Stephin Merritt, bard of the gay bars, writes unforgettable songs and speaks in uncompromising aphorisms. He’s a notoriously “difficult” interview—because every arts journalist not so secretly yearns to be validated by a subject, and he can’t be bothered—and Strange Powers, the new documentary about Merritt and his band the Magnetic Fields, is a Child’s Garden of Caustic Observations. “That’s how I feel about other people’s records,” he says, after dismissing most of 1970s cinema as ugly faux verite. “I think they’re emphasizing convention over beauty or interest, and I’m usually emphasizing interest and beauty over convention.”

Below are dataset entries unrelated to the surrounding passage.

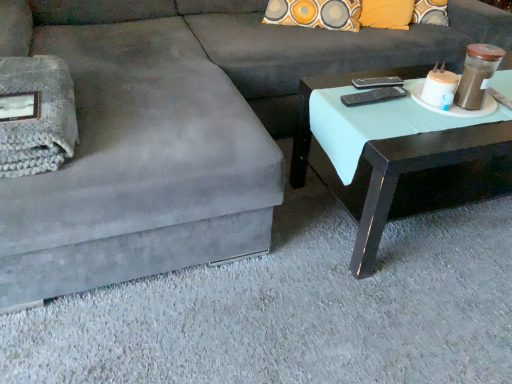
Question: Can you confirm if black plastic remote at upper right, which appears as the 2th remote when ordered from the bottom, is thinner than black plastic remote at upper right, the 1th remote in the front-to-back sequence?

Choices:
 (A) no
 (B) yes

Answer: (B)

Question: Does black plastic remote at upper right, which is the second remote in front-to-back order, have a smaller size compared to black plastic remote at upper right, the 1th remote in the front-to-back sequence?

Choices:
 (A) no
 (B) yes

Answer: (B)

Question: From the image's perspective, does black plastic remote at upper right, the first remote viewed from the back, appear lower than black plastic remote at upper right, the 1th remote from the bottom?

Choices:
 (A) yes
 (B) no

Answer: (B)

Question: From a real-world perspective, is black plastic remote at upper right, which appears as the 2th remote when ordered from the bottom, under black plastic remote at upper right, the 2th remote viewed from the back?

Choices:
 (A) no
 (B) yes

Answer: (B)

Question: Is black plastic remote at upper right, which appears as the 2th remote when ordered from the bottom, bigger than black plastic remote at upper right, which ranks as the 2th remote in top-to-bottom order?

Choices:
 (A) no
 (B) yes

Answer: (A)

Question: From a real-world perspective, is matte black coffee table at right positioned above or below black plastic remote at upper right, marked as the first remote in a top-to-bottom arrangement?

Choices:
 (A) below
 (B) above

Answer: (A)

Question: Considering the positions of matte black coffee table at right and black plastic remote at upper right, the first remote viewed from the back, in the image, is matte black coffee table at right taller or shorter than black plastic remote at upper right, the first remote viewed from the back,?

Choices:
 (A) short
 (B) tall

Answer: (B)

Question: Choose the correct answer: Is matte black coffee table at right inside black plastic remote at upper right, marked as the first remote in a top-to-bottom arrangement, or outside it?

Choices:
 (A) inside
 (B) outside

Answer: (B)

Question: Considering the positions of point (446, 147) and point (378, 82), is point (446, 147) closer or farther from the camera than point (378, 82)?

Choices:
 (A) farther
 (B) closer

Answer: (B)

Question: From a real-world perspective, is matte black coffee table at right above or below black plastic remote at upper right, the 1th remote from the bottom?

Choices:
 (A) above
 (B) below

Answer: (B)

Question: Is matte black coffee table at right to the left or to the right of black plastic remote at upper right, the 1th remote from the bottom, in the image?

Choices:
 (A) left
 (B) right

Answer: (B)

Question: Is matte black coffee table at right taller or shorter than black plastic remote at upper right, the 1th remote from the bottom?

Choices:
 (A) tall
 (B) short

Answer: (A)

Question: Looking at the image, does matte black coffee table at right seem bigger or smaller compared to black plastic remote at upper right, the 1th remote from the bottom?

Choices:
 (A) big
 (B) small

Answer: (A)

Question: Is black plastic remote at upper right, the 1th remote from the bottom, situated inside matte black coffee table at right or outside?

Choices:
 (A) inside
 (B) outside

Answer: (B)

Question: Is black plastic remote at upper right, which ranks as the 2th remote in top-to-bottom order, taller or shorter than matte black coffee table at right?

Choices:
 (A) short
 (B) tall

Answer: (A)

The film, directed by Kerthy Fix and recent Portland transplant Gail O’Hara, would probably fall just short of Merritt’s standards: Conventionally structured, Strange Powers neatly consolidates 11 years of Fields notes (mostly the tale of Merritt leaning on the ballast of keyboardist/saint Claudia Gonson) but hints at music as a kind of firefly jar, collecting feelings until they don’t glow as brightly. It also contains a priceless scene of Merritt cradling the Chihuahua he named after Irving Berlin and chuckling over his lyric notebooks, which include the discarded gender-bending line, “Come on my tits you hot Latin bitch.” The ridiculous and the sublime are in this moment—as in the montage of the gloomiest songwriter in the world recovering from accusations of racism by bicycling around New York to the tune of “Zip-a-Dee-Doo-Dah.”

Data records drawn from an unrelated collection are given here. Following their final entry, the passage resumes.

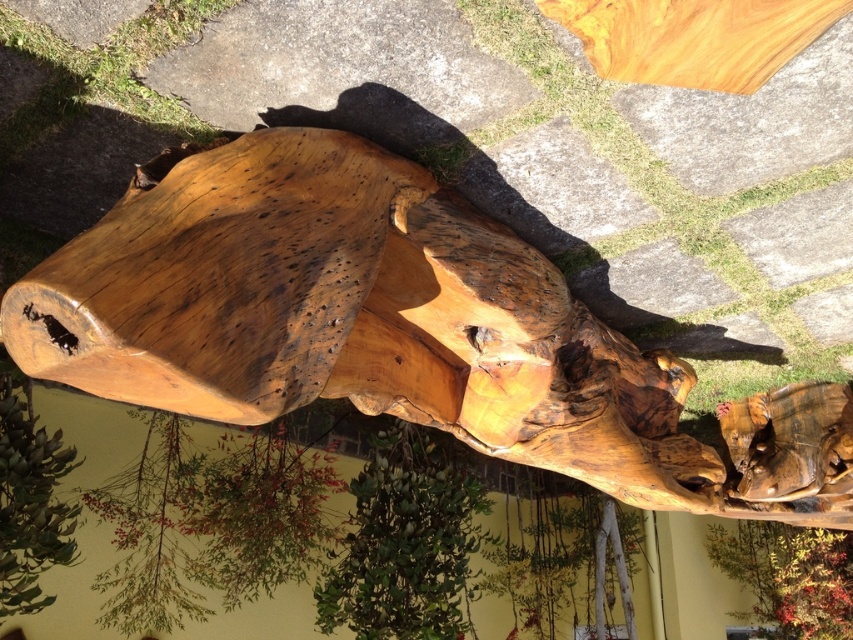
Based on the photo, you are sitting on the natural wood bench at center and want to look at the green matte tree at center. In which direction should you turn your head?

You should turn your head to the left to look at the green matte tree at center because the natural wood bench at center is to the right of the green matte tree at center.

You are planning to place a small potted plant between the natural wood bench at center and the green matte tree at center. Given their sizes, which object should the potted plant be closer to?

The natural wood bench at center is larger than the green matte tree at center, so the potted plant should be placed closer to the green matte tree at center to maintain balance.

You are sitting on the natural wood bench at center and want to look at the natural wood tree trunk at center. In which direction should you turn your head to see it?

You should turn your head backward to see the natural wood tree trunk at center because it is behind the natural wood bench at center.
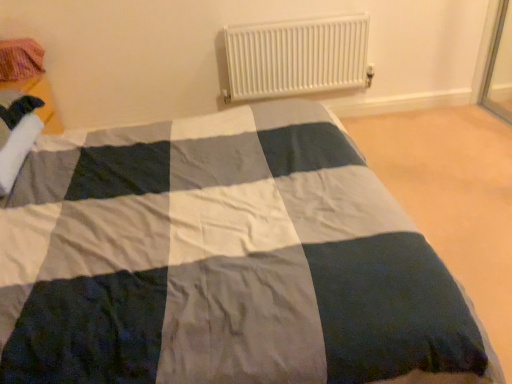
Question: From the image's perspective, is pink knitted fabric at upper left above or below white plastic radiator at upper center?

Choices:
 (A) below
 (B) above

Answer: (A)

Question: Is pink knitted fabric at upper left inside or outside of white plastic radiator at upper center?

Choices:
 (A) outside
 (B) inside

Answer: (A)

Question: Is point (13, 74) closer or farther from the camera than point (243, 77)?

Choices:
 (A) closer
 (B) farther

Answer: (A)

Question: Considering the relative positions of white plastic radiator at upper center and pink knitted fabric at upper left in the image provided, is white plastic radiator at upper center to the left or to the right of pink knitted fabric at upper left?

Choices:
 (A) right
 (B) left

Answer: (A)

Question: Relative to pink knitted fabric at upper left, is white plastic radiator at upper center in front or behind?

Choices:
 (A) behind
 (B) front

Answer: (A)

Question: Considering the positions of white plastic radiator at upper center and pink knitted fabric at upper left in the image, is white plastic radiator at upper center taller or shorter than pink knitted fabric at upper left?

Choices:
 (A) short
 (B) tall

Answer: (B)

Question: From a real-world perspective, is white plastic radiator at upper center physically located above or below pink knitted fabric at upper left?

Choices:
 (A) above
 (B) below

Answer: (B)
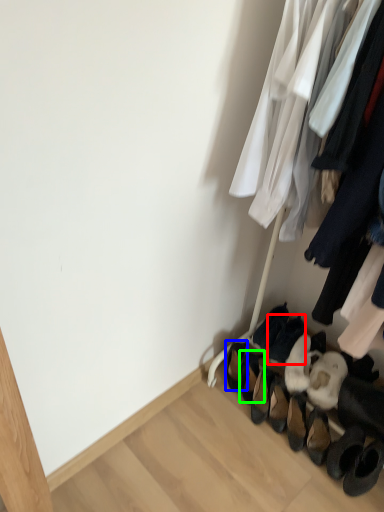
Question: Considering the real-world distances, which object is closest to footwear (highlighted by a red box)? footwear (highlighted by a blue box) or footwear (highlighted by a green box).

Choices:
 (A) footwear
 (B) footwear

Answer: (B)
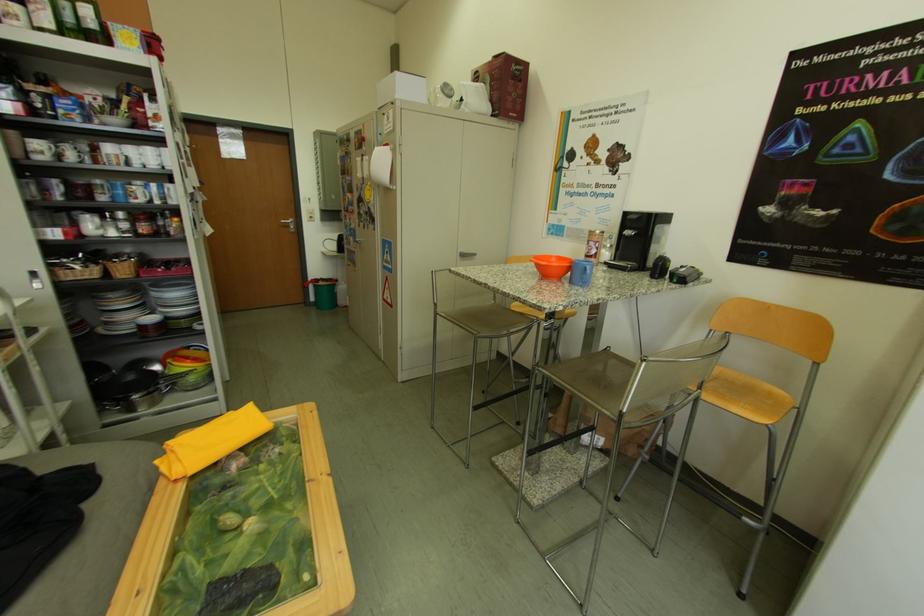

Earlier this week, WW spoke to co-director O’Hara, who used to edit Merritt’s rock criticism at Spin.
WW: There ought to be some kind of post-traumatic stress counseling for people who’ve interviewed Stephin Merritt. What do you think is so polarizing about him?

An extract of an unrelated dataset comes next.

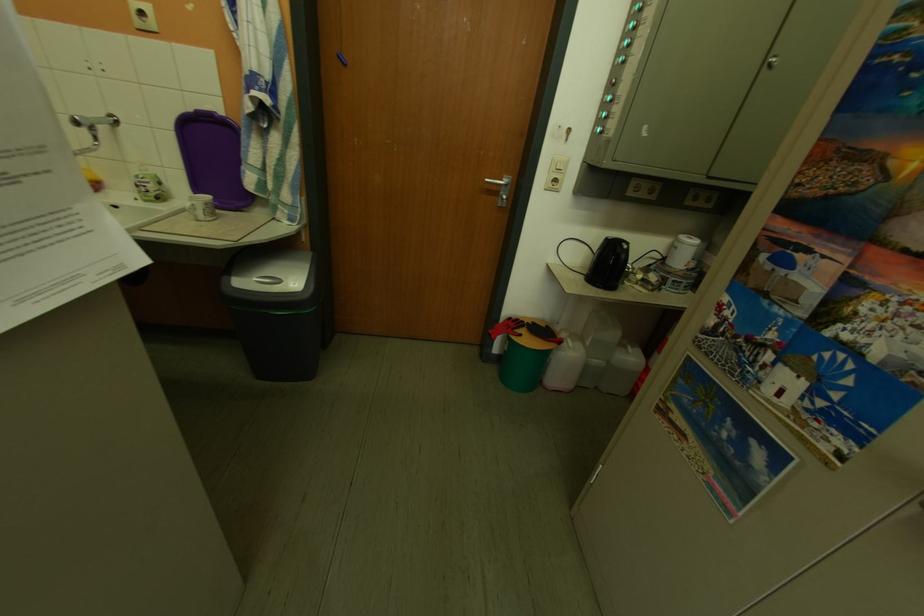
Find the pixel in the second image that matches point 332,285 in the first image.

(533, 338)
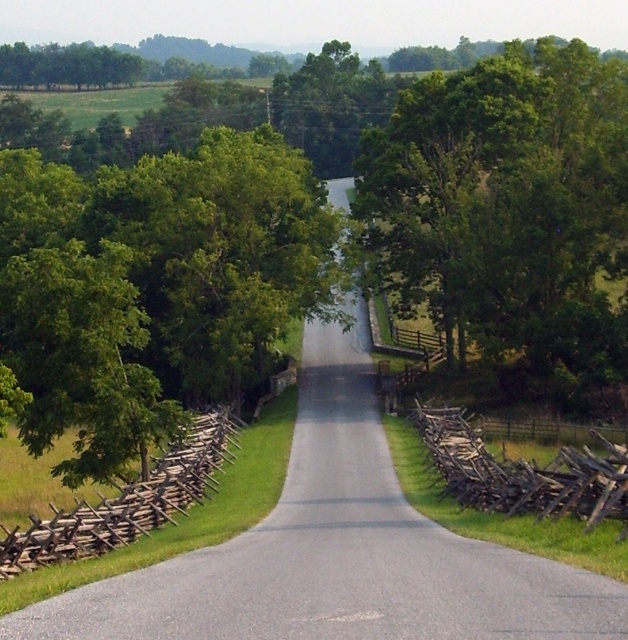
Question: Observing the image, what is the correct spatial positioning of green leafy tree at upper right in reference to weathered wooden fence at right?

Gail O’Hara: I think he’s maybe intellectually threatening. He’s unashamed to say whatever he wants to say. I think he’s a little like Morrissey in that way—people respond really dramatically. Like in the movie, saying, “I’ve never recorded hip-hop because it’s too boring. ” You could make a whole movie about that comment. But it’s also that he embraces stuff like standards and show tunes that rock critics don’t tend to respect a lot. It’s not exactly cool,
In the film, you show Stephin and Claudia singing “Yeah! Oh Yeah!” and the song’s masochism seems to be an oblique commentary on their relationship.
A huge part of making the film was showing Claudia’s role in all of this. Stephin’s really talented, obviously, but without her I don’t think it would work.… She’s the social butterfly when he’s running out the back door to try to hide from people. Their relationship is fascinating: Significant others, boyfriends, girlfriends come and go, but that’s the relationship of their life. Although she did just have a baby [in August], so we’ll see what happens now.
I can’t imagine adding a baby to that mix.
Tell me about it! Everyone’s dying to know how Stephin reacts to it. I think there’s probably going to be some jealousy there.